From a practical standpoint, RAMCloud enables a new class of applications that manipulate large data sets very intensively. Using RAMCloud, an application can combine tens of thousands of items of data in real time to provide instantaneous responses to user requests.  Unlike traditional databases, RAMCloud scales to support very large applications, while still providing a high level of consistency. We believe that RAMCloud, or something like it, will become the primary storage system for structured data in cloud computing environments such as Amazon's AWS or Microsoft's Azure. We have built the system not as a research prototype, but as a production-quality software system, suitable for use by real applications.

RAMCloud is also interesting from a research standpoint. Its two most important attributes are latency and scale. The first goal is to provide the lowest possible end-to-end latency for applications accessing the system from within the same datacenter. We currently achieve latencies of around 5μs for reads and 15μs for writes, but hope to improve these in the future. In addition, the system must scale, since no single machine can store enough DRAM to meet the needs of large-scale applications. We have designed RAMCloud to support at least 10,000 storage servers; the system must automatically manage all the information across the servers, so that clients do not need to deal with any distributed systems issues. The combination of latency and scale creates a large number of interesting research issues. To date we have addressed several of these, such as how to ensure data durability without sacrificing the latency of reads and writes, how to take advantage of the scale of the system to recover very quickly after crashes, and how to manage storage in DRAM. Many more issues remain, such as whether we can provide higher-level features such as secondary indexes and multiple-object transactions without sacrificing the latency or scalability of the system. We are currently exploring several of these issues.

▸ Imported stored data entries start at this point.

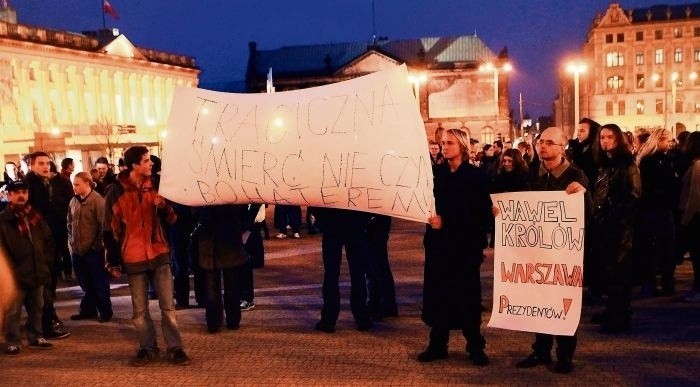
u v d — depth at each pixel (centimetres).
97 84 6794
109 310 928
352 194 703
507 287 655
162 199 730
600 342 727
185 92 789
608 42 9500
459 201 648
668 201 909
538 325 636
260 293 1078
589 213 650
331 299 814
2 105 5506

The RAMCloud project is based in the Department of Computer Science at Stanford University.

Learning About RAMCloud

General information about RAMCloud, such as talks and papers. Much of the information here is related to the research aspects of the project, as opposed to information on how to use RAMCloud.

How to Deploy and Use RAMCloud

RAMCloud has now reached a level of maturity where it is suitable for production use with real applications.  The links below provide information on how to set up a RAMCloud cluster and on the RAMCloud APIs for applications.

RAMCloud Performance

Measurements of RAMCloud performance, as well as comparisons between RAMCloud and other systems.

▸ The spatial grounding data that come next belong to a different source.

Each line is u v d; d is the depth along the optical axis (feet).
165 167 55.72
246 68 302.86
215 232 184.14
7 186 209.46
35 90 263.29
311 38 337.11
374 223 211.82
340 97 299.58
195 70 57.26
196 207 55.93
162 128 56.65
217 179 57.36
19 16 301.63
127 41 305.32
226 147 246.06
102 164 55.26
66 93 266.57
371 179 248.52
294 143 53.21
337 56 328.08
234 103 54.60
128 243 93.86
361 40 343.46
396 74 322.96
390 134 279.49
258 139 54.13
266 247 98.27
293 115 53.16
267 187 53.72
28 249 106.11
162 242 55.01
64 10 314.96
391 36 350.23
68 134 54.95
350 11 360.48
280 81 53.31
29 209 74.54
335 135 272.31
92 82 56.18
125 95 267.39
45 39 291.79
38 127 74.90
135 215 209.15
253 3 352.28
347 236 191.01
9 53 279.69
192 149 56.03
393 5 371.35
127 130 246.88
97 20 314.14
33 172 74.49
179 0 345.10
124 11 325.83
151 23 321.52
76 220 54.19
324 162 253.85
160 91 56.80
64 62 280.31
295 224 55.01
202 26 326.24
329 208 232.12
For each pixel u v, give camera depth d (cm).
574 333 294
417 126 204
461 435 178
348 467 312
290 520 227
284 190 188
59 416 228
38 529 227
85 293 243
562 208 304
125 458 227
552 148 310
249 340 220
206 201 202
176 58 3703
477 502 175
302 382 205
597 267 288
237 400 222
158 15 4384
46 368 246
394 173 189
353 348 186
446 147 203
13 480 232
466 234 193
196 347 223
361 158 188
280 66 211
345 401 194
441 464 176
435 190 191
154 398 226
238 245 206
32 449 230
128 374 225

Information for RAMCloud Developers

Information for people who are working on the RAMCloud code base; it is intended primarily for the internal use of the RAMCloud team at Stanford, but may be useful to other people as well.

The RAMCloud Test Cluster

Information about the cluster we use for RAMCloud testing at Stanford. Unfortunately not all of this information is completely up to date.

New Cluster

Design Notes

These documents were used at various points in the project to record our early ideas about various parts of the system. Most of these pages are now out of date (they typically are not updated once serious coding begins) but they may still provide useful background information as well as alternatives that we considered.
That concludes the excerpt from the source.